Stored data entries:
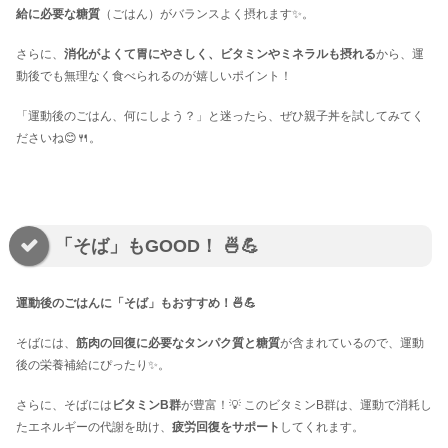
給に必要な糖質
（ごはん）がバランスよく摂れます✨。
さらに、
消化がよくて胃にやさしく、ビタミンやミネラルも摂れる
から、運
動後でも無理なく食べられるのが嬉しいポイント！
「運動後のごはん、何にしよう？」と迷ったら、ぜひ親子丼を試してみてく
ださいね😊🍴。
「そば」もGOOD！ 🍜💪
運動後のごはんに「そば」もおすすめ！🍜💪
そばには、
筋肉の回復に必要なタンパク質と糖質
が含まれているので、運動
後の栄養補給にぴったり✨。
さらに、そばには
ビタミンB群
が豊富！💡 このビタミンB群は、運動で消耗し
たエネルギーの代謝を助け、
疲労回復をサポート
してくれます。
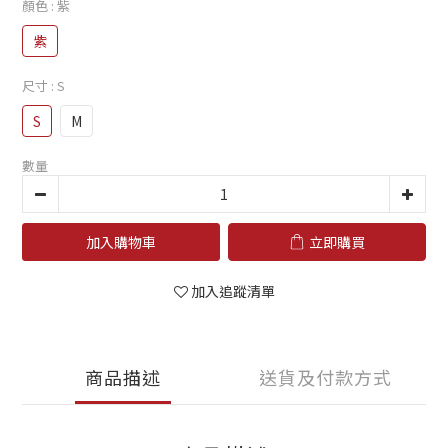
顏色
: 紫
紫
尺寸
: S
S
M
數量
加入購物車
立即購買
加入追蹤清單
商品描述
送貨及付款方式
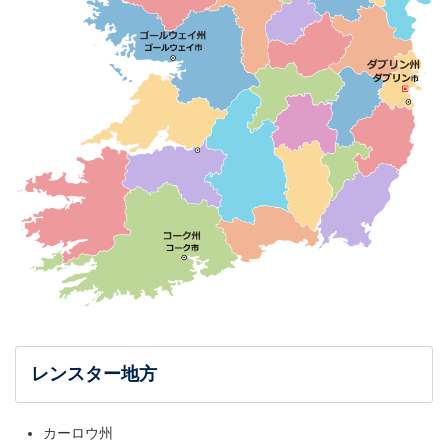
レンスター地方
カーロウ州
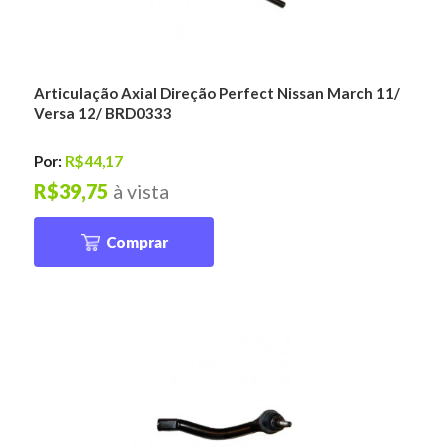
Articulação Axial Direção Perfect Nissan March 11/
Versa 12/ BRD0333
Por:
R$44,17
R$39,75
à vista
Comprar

WHAT THIS TASK INVOLVES ::
All lines from the line with "動後でも無理なく食べられるのが嬉しいポイント！" through the final line of the data, both included, are to be repeated exactly; no other lines and no pictures.

FINISHED TASK ::
動後でも無理なく食べられるのが嬉しいポイント！
「運動後のごはん、何にしよう？」と迷ったら、ぜひ親子丼を試してみてく
ださいね😊🍴。
「そば」もGOOD！ 🍜💪
運動後のごはんに「そば」もおすすめ！🍜💪
そばには、
筋肉の回復に必要なタンパク質と糖質
が含まれているので、運動
後の栄養補給にぴったり✨。
さらに、そばには
ビタミンB群
が豊富！💡 このビタミンB群は、運動で消耗し
たエネルギーの代謝を助け、
疲労回復をサポート
してくれます。
顏色
: 紫
紫
尺寸
: S
S
M
數量
加入購物車
立即購買
加入追蹤清單
商品描述
送貨及付款方式
レンスター地方
カーロウ州
Articulação Axial Direção Perfect Nissan March 11/
Versa 12/ BRD0333
Por:
R$44,17
R$39,75
à vista
Comprar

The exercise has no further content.